First we will prepare our workspace and download some Access databases. We will also download the [Axxess](https://github.com/DANS-repo/axxess) jar with dependencies that will extract metadata and data from the databases. We will inspect the output csv files, the database metadata and finally get our hands wet on the data.

### Prerequisites

- System requirement: java 8 or higher

In [1]:
!java -version

java version "1.8.0_101"
Java(TM) SE Runtime Environment (build 1.8.0_101-b13)
Java HotSpot(TM) 64-Bit Server VM (build 25.101-b13, mixed mode)


### Table of contents

- [Preparation of the work space](#pows)
    * [Create work directories](#pows_work)
    * [Example Access files](#pows_exam)
    * [Download Axxess jar-with-dependencies](#pow_jar)
    * [Access help](#pow_help)
 
  
- [Access to csv](#aca)
    * [Write a properties file](#acc_prop)
    * [Start Axxess...](#acc_start)
    * [Inspect the output](#acc_out)
    * [Inspect the database metadata](#acc_dbmd)
    * [Work with the actual data](#acc_work)
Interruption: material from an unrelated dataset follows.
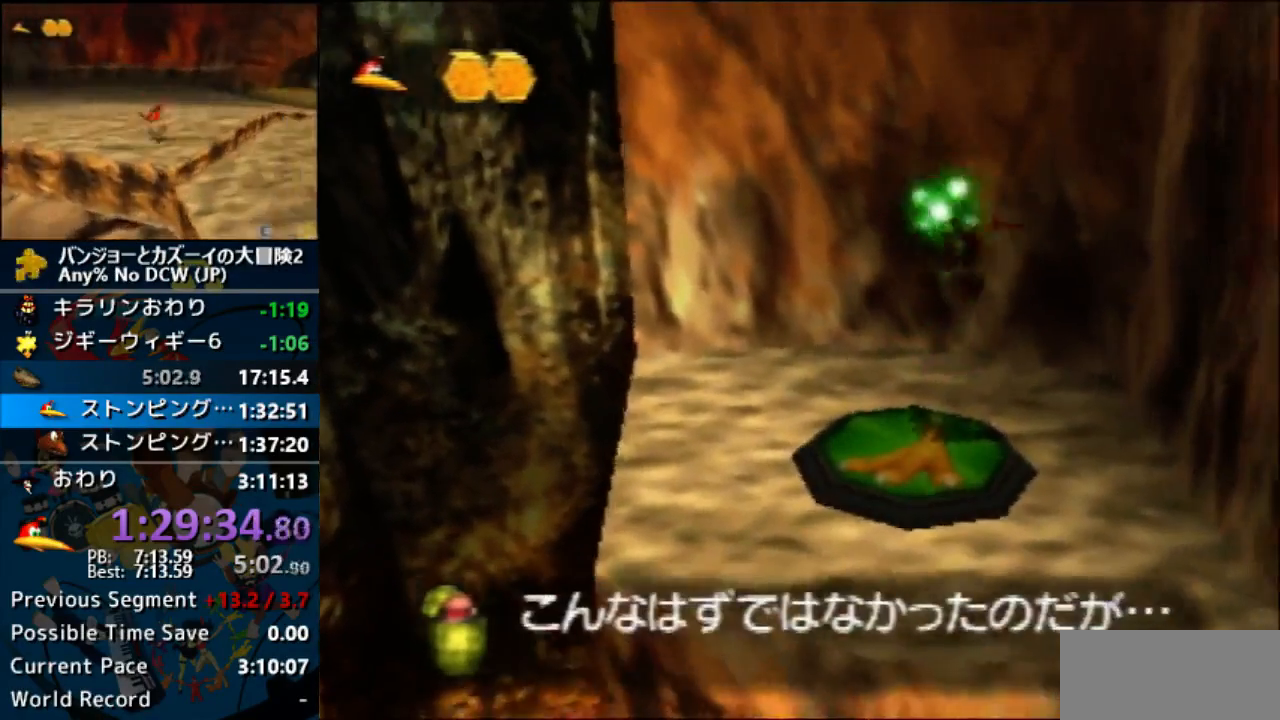
{"buttons": ["A"], "left_stick": "center", "events": []}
# Preparation of the work space <a id="pows"></a>

### Create work directories <a id="pows_work"></a>

Create directories were we can store source data files and the Axxess jar-file:

In [2]:
import os

os.makedirs('java', exist_ok=True)
os.makedirs('work/src-data', exist_ok=True)

### Example Access files <a id="pows_exam"></a>

In order to get a live experience you need to download some MS Access files or provide your own. Here are some nice examples from the [European Environment Agency](https://www.eea.europa.eu/). They have `csv` files of the same stuff, but that's not the point. We want the `.mdb` files to get this little demonstration going. You have to download the files manually, because they want you to give a one-question-only feedback and you need to unzip the files. Save the `.mdb` files in our data source directory `work/src-data`.

- [European Red Lists of species](https://www.eea.europa.eu/ds_resolveuid/df20c2cbd12e4f1299c16ea8bf78a5c2)
- [Article 17, Habitats Directive](https://www.eea.europa.eu/ds_resolveuid/78a8fdf22fa14fddb8ff218071aeb5d8)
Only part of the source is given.